(Camera geometry data)
***
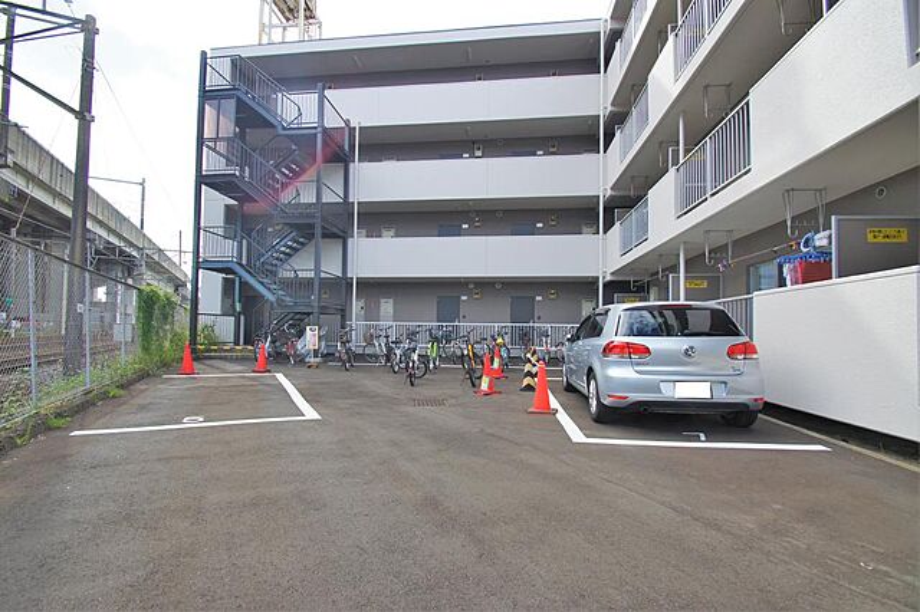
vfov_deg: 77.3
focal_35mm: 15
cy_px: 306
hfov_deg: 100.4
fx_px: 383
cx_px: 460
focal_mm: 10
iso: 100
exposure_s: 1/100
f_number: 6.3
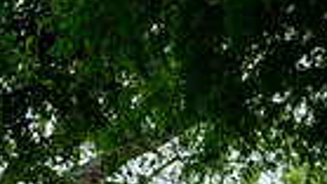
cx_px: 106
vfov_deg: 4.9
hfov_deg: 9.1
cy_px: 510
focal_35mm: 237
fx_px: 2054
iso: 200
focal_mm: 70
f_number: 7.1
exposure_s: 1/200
***
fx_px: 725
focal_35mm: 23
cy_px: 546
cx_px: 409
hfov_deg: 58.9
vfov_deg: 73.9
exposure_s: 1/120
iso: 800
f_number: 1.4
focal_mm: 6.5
***
*EXERCISE REQUIREMENTS*: Among the entries above, locate the lines containing "vfov_deg: 4.9" and "exposure_s: 1/200", and transcribe exactly those two lines and all lines between.

*EXPECTED ANSWER*:
vfov_deg: 4.9
hfov_deg: 9.1
cy_px: 510
focal_35mm: 237
fx_px: 2054
iso: 200
focal_mm: 70
f_number: 7.1
exposure_s: 1/200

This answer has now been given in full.